By default, the image does not include Keycloak service, because most of the time you don't need it and startup times increase dramatically. If you need to build an image with Keycloak, run
./dev.sh rebuild full
(.\dev.ps1 -Rebuild -Full
).
Next run ./flyway.sh
this pushes schema changes to the pgweb instance. This should be run in the first instance such that you have the most up to date schema within your local simulation, when making csv changes although this is not required it is good practice to run this command as it re-reads the schema and restarts the tables to include your csv changes.

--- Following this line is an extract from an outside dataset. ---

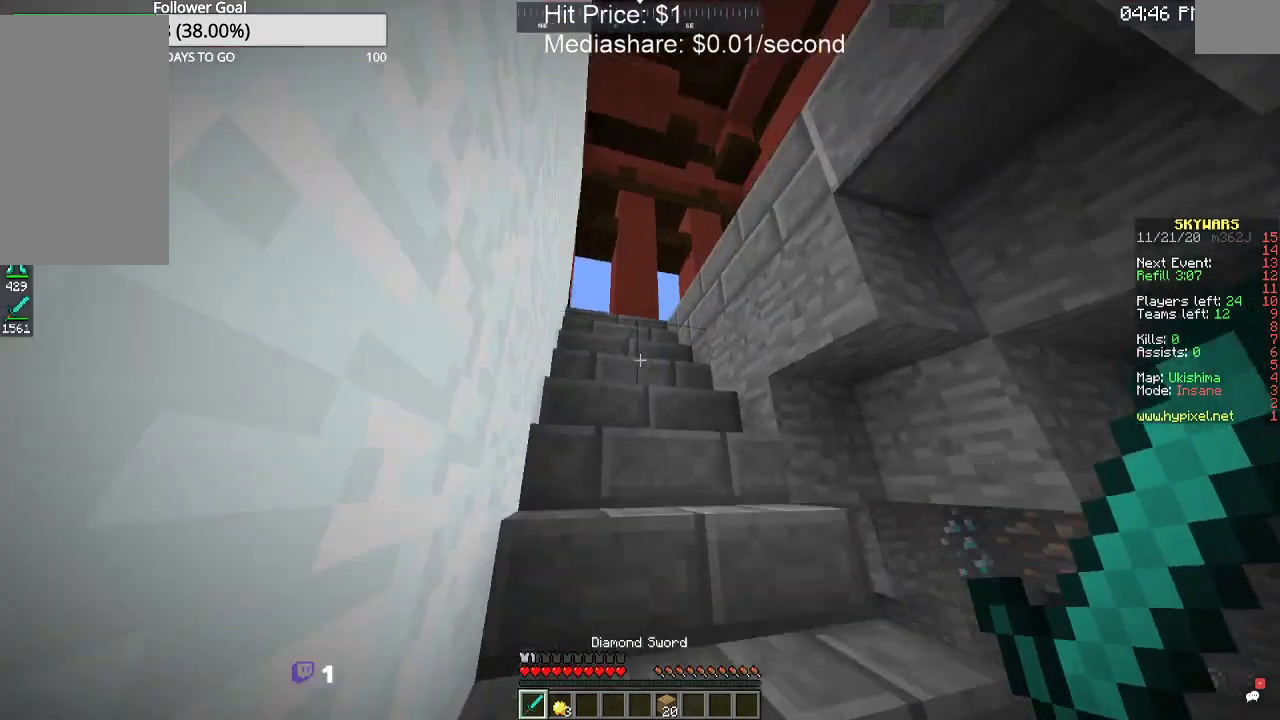
{"keys": ["a", "w"], "mouse": [], "events": [[134, "a", "down"]]}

Any version of the container runs an instance of pgweb (tiny postgrest UI) which you can access by going to http://localhost:8081/ in your browser. It's already pre-connected and pre-authenticated to local reference data instance:
The tool allows to view schema, data, export data to CSV etc.
NOTE: If you are only using this code to run the Reference Data service customising the run is unnecessary and you can skip to making schema changes section
The image is serving the following ports inside the container:
3000
- PostgREST.5432
- Postgres DB.8000
- Keycloak.8081
- pgweb.
It's better not to expose them in order not to conflict with anything running on your machine, but if you need to say expose port 5432
just use docker syntax i.e. run this instead:
docker run -it --rm -v "$(pwd)/flyway:/flyway" -v "$(dirname $(pwd))/csv:/csvs" -p 5432:5432 refdata
You can customise the command if you need to map flyway and/or flyway to different location.
With any schema change create a separate branch from master for all of your changes.
- Create a new flyway file in
schemas/reference
- follow flyway documentation if you are not familiar with this system. Look at the existing scripts and try to be like a ninja - make your scripts blend in. Please refer to table requirements document to understand how it should be done. The file format we use for reference schema is as shown: V1__example.sql where two_
are used. - Change
flyway.target
indocker/flyway_reference_docker.conf
to your script number. - Raise a PR and wait for validation to complete. Check build logs if anything goes wrong - you will get a detailed reason why something is not working.
You can test these changes made outside of docker image from inside the docker image, thereby pushing them to your local pgweb instance by starting
./flyway.sh
because local flyway
directory is mapped as a docker volume inside.
Run
./validate.sh
When the validation script runs you will see a progress bar within your terminal, be sure to check the file you have changed is displayed to ensure the script has recognised your file when running tests.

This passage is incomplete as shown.